• **TASK REQUIREMENTS**: Include in the output exactly the lines from the opening of the data through the line containing "Page size: 1500x938.", and nothing more.

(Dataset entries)
-----

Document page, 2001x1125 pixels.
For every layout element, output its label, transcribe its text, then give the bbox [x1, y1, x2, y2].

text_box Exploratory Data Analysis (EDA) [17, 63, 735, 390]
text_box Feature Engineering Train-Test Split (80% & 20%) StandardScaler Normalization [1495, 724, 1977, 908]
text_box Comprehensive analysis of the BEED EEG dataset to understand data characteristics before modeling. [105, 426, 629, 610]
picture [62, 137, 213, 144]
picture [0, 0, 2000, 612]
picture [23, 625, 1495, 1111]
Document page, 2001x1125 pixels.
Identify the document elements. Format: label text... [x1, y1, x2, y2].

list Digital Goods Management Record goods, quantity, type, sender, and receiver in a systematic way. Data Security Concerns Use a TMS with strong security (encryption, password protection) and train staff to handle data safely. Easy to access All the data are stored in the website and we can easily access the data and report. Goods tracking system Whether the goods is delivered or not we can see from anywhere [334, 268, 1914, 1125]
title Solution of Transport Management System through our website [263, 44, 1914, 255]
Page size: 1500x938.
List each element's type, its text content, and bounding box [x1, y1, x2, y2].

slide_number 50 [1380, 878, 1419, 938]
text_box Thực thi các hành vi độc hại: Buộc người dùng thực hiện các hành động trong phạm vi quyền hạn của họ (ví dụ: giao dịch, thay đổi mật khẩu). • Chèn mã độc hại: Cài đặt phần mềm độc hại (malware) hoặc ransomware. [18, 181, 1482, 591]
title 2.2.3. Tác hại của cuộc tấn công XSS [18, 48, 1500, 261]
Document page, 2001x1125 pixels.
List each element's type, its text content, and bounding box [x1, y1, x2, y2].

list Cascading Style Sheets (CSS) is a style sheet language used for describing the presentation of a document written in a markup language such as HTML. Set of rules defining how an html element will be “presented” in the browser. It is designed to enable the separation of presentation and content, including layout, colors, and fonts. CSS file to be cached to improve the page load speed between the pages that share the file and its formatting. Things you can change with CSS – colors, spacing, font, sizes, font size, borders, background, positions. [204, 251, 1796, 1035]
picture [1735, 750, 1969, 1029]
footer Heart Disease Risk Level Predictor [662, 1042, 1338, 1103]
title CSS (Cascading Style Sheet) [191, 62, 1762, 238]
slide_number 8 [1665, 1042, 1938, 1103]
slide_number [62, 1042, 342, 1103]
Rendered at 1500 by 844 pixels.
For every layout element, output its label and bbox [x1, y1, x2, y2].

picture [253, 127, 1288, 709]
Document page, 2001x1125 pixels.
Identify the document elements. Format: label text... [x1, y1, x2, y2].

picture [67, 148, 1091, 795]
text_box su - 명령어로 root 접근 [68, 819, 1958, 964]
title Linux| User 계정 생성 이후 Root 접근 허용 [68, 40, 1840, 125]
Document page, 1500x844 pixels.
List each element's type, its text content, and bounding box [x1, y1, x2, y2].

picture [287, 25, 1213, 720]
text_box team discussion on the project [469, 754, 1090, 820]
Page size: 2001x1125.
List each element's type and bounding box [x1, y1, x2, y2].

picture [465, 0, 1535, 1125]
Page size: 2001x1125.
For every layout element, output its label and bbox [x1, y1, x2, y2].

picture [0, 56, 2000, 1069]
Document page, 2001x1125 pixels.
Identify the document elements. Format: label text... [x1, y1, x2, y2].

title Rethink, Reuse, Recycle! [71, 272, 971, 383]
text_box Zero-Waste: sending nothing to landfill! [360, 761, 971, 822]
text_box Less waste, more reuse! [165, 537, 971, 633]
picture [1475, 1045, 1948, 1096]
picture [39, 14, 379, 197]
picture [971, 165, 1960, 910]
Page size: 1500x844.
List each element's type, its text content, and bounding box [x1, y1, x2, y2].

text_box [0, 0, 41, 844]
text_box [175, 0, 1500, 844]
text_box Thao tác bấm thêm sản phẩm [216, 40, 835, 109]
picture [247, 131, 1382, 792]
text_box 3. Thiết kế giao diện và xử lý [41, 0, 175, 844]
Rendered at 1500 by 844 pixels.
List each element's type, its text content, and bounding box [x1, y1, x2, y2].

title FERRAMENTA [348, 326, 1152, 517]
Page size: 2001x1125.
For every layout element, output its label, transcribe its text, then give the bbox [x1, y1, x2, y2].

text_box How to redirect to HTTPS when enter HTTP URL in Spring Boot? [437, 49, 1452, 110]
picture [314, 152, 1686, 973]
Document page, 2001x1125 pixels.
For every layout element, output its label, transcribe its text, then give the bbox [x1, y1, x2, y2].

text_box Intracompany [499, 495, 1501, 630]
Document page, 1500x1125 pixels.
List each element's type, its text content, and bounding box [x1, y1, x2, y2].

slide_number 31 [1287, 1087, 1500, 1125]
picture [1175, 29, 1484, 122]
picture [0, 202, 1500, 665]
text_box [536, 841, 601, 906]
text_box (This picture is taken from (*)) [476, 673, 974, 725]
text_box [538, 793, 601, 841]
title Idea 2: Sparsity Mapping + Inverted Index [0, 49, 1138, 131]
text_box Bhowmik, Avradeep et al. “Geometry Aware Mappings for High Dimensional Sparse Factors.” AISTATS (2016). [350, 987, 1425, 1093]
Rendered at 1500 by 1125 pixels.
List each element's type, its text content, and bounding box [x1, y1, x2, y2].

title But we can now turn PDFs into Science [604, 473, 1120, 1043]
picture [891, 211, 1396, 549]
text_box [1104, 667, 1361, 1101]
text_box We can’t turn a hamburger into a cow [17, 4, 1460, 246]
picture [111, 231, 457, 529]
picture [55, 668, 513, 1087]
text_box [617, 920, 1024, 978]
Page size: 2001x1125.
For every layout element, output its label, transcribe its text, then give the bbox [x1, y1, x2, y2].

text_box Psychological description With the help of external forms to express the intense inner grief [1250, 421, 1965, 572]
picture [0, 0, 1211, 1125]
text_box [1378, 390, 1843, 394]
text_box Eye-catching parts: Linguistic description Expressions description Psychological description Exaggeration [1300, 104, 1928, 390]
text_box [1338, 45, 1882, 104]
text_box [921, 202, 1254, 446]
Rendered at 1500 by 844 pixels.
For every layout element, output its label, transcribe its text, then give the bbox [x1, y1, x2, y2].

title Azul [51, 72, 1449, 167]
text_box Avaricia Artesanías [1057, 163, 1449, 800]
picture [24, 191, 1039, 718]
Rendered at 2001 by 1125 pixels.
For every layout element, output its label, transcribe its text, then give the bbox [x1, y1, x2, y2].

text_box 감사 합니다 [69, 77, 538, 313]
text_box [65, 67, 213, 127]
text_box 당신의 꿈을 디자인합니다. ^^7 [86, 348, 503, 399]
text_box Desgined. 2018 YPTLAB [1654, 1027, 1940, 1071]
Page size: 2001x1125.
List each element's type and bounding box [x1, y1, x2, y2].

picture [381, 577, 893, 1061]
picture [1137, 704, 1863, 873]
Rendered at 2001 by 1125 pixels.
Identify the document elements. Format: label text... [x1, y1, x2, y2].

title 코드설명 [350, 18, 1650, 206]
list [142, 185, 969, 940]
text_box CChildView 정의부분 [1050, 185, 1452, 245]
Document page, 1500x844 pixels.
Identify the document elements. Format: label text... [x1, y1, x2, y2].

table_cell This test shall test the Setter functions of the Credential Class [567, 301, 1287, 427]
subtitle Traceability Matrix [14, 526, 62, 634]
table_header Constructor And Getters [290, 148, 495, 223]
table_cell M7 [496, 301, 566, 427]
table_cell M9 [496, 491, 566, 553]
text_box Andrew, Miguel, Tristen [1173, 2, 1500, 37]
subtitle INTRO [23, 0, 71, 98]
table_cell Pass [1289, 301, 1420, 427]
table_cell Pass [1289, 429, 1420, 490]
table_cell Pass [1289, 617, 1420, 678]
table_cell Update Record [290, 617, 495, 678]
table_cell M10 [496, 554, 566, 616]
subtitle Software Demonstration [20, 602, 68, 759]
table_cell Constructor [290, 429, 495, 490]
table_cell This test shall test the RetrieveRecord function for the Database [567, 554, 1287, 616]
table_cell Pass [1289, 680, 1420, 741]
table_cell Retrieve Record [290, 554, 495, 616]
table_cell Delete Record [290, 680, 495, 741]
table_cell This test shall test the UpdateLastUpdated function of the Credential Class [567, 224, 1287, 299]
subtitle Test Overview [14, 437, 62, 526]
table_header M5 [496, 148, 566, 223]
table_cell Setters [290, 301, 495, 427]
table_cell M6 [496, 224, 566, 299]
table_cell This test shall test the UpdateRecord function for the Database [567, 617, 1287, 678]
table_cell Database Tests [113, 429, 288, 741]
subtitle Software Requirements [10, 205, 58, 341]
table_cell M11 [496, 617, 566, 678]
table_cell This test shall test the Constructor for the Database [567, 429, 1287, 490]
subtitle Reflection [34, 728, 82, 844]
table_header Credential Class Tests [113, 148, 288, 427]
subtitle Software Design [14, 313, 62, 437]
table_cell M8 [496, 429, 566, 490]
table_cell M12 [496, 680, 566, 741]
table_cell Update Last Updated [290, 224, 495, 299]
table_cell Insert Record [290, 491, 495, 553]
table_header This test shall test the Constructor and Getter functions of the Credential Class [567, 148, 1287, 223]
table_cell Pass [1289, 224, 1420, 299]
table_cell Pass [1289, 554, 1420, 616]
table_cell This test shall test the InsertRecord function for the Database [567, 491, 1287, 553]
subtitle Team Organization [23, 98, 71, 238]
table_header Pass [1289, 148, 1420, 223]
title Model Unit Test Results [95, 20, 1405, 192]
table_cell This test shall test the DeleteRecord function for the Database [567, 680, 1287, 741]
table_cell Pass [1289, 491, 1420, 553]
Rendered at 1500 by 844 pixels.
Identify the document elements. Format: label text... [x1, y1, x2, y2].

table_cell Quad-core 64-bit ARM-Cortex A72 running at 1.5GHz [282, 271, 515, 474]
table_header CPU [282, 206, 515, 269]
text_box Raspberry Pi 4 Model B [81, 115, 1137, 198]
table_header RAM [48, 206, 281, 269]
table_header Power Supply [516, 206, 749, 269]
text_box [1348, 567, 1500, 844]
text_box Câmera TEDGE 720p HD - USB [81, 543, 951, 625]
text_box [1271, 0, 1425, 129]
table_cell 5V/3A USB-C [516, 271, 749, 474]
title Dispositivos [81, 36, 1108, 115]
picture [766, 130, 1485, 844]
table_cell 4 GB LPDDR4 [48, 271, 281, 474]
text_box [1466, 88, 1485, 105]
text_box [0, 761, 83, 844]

-----

• **EXERCISE ANSWER**:
Document page, 2001x1125 pixels.
For every layout element, output its label, transcribe its text, then give the bbox [x1, y1, x2, y2].

text_box Exploratory Data Analysis (EDA) [17, 63, 735, 390]
text_box Feature Engineering Train-Test Split (80% & 20%) StandardScaler Normalization [1495, 724, 1977, 908]
text_box Comprehensive analysis of the BEED EEG dataset to understand data characteristics before modeling. [105, 426, 629, 610]
picture [62, 137, 213, 144]
picture [0, 0, 2000, 612]
picture [23, 625, 1495, 1111]
Document page, 2001x1125 pixels.
Identify the document elements. Format: label text... [x1, y1, x2, y2].

list Digital Goods Management Record goods, quantity, type, sender, and receiver in a systematic way. Data Security Concerns Use a TMS with strong security (encryption, password protection) and train staff to handle data safely. Easy to access All the data are stored in the website and we can easily access the data and report. Goods tracking system Whether the goods is delivered or not we can see from anywhere [334, 268, 1914, 1125]
title Solution of Transport Management System through our website [263, 44, 1914, 255]
Page size: 1500x938.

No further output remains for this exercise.